Kennedy also supports clean-energy initiatives and adding more charging stations for electric vehicles along Colorado’s most traveled interstates.
A path to victory?
According to a campaign-financing report published Oct. 17 in the Denver Post, Kennedy currently stands third in fundraising among the five Democratic gubernatorial contenders, trailing former state legislator Mike Johnston, Lt. Gov. Donna Lynn and U.S. Rep. Jared Polis by significant margins while maintaining a slight lead on businessman Noel Ginsburg.
Many expect Johnston and Polis to spend millions by the time the primary is decided, and few think Kennedy can compete with them when it comes to money.
Asked about going up against such resources, the former state treasurer pointed out she’s the only one in the primary who has “run, won and served” in a major statewide office.

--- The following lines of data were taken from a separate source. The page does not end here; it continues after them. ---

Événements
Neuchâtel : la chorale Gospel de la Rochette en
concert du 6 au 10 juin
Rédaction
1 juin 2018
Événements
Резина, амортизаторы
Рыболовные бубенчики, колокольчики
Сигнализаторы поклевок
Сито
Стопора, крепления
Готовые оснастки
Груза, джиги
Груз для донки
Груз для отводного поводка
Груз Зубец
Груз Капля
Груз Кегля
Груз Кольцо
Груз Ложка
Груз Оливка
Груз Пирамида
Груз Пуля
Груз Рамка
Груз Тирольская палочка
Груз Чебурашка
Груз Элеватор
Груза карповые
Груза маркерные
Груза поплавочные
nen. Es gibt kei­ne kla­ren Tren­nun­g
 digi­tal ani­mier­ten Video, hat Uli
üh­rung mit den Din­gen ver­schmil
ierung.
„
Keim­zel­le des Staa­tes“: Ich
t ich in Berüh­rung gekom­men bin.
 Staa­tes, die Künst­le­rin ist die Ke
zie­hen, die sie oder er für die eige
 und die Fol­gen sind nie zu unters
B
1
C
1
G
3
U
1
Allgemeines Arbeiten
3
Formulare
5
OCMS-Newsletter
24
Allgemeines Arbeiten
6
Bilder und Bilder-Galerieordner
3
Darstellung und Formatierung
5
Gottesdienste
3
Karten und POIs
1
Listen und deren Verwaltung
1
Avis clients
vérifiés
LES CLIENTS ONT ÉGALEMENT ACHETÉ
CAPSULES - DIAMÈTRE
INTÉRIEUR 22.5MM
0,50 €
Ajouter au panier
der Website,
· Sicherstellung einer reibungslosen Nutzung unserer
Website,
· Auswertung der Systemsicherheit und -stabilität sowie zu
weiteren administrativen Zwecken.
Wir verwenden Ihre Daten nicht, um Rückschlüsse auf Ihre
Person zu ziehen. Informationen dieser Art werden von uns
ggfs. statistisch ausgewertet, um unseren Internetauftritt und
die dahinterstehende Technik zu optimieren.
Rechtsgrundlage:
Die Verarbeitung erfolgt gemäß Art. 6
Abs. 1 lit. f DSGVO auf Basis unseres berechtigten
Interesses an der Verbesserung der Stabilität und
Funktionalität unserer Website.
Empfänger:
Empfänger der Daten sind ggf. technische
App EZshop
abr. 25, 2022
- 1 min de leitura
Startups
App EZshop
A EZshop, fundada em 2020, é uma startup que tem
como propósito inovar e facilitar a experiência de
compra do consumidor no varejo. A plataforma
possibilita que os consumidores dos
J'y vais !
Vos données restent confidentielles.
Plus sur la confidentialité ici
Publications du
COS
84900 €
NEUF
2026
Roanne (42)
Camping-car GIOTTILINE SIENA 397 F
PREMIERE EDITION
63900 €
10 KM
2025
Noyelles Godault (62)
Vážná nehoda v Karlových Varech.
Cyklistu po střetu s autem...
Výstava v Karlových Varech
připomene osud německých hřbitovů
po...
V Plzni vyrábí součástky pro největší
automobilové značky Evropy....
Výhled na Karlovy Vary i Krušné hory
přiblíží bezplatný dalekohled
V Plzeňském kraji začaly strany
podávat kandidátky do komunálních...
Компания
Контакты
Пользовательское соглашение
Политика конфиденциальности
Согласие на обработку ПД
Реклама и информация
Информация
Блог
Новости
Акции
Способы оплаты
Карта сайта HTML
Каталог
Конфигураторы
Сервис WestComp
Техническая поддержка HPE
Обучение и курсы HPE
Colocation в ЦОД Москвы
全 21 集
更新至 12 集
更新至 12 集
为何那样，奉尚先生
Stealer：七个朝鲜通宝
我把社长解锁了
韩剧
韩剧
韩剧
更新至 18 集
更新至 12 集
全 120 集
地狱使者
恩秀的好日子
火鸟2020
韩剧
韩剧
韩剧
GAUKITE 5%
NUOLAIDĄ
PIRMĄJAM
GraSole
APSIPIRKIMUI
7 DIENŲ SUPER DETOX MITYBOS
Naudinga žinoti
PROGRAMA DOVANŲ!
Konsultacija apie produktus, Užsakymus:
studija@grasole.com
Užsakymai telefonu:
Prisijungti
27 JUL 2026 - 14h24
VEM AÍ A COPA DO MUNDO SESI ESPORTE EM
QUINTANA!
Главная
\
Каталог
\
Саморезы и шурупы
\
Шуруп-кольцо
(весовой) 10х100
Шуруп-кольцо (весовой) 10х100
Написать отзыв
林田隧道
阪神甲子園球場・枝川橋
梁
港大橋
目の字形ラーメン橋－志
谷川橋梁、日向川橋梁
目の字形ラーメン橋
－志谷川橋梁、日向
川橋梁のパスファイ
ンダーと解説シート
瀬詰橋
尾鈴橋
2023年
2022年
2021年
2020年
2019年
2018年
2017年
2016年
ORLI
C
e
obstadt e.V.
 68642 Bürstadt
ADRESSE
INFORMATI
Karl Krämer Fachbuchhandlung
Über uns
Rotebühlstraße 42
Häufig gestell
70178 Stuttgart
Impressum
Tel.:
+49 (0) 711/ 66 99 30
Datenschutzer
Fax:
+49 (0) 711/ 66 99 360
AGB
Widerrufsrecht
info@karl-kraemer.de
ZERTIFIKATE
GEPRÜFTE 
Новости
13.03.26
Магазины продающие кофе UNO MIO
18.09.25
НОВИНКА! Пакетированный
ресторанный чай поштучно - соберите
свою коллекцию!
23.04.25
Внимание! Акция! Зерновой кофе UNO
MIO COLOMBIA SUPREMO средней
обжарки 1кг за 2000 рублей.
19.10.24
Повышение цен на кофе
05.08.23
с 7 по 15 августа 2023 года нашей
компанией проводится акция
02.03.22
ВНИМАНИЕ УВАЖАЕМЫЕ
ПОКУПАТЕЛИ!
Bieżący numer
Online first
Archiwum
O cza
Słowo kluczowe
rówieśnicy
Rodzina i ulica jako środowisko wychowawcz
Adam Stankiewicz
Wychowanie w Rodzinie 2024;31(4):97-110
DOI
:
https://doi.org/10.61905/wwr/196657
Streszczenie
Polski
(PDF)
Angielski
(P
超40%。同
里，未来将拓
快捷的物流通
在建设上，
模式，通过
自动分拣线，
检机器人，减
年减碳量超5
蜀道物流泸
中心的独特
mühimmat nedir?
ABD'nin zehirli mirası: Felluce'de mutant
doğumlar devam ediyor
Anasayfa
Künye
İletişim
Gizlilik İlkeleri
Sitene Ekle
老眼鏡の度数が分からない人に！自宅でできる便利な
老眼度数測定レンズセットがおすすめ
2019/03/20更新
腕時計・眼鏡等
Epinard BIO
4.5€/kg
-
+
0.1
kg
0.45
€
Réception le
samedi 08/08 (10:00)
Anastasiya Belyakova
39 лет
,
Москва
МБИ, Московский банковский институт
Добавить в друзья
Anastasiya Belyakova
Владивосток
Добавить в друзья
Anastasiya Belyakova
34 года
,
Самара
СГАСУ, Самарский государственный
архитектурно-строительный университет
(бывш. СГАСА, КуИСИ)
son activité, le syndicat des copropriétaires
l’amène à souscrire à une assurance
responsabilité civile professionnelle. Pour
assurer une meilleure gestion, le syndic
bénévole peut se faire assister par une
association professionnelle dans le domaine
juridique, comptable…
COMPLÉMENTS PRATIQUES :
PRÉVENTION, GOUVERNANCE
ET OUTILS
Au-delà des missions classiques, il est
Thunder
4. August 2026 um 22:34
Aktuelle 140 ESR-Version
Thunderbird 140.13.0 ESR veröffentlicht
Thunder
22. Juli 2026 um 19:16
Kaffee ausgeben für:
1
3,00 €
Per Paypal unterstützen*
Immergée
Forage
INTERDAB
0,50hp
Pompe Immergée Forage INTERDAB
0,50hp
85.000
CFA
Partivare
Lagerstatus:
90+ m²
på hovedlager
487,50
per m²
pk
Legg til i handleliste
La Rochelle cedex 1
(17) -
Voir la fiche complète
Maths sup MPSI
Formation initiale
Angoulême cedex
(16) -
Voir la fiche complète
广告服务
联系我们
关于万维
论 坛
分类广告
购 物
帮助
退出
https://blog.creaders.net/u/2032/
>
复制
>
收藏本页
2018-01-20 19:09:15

Kennedy was referencing her time as state treasurer from 2007-11. She lost her bid for re-election in 2010 to the current state treasurer, Republican Walker Stapleton, who’s also come into the 2018 governor’s race on the GOP side of the ballot.
According to Kennedy, it was a different political climate eight years ago, and aside from Gov. Hickenlooper, who’s term-limited and can’t run again, few Democrats fared better that year than she did, losing to Stapleton by less than 1.5 percent.
“I outperformed all the other down-ballot Democratic candidates both times I was on the ballot,” she said.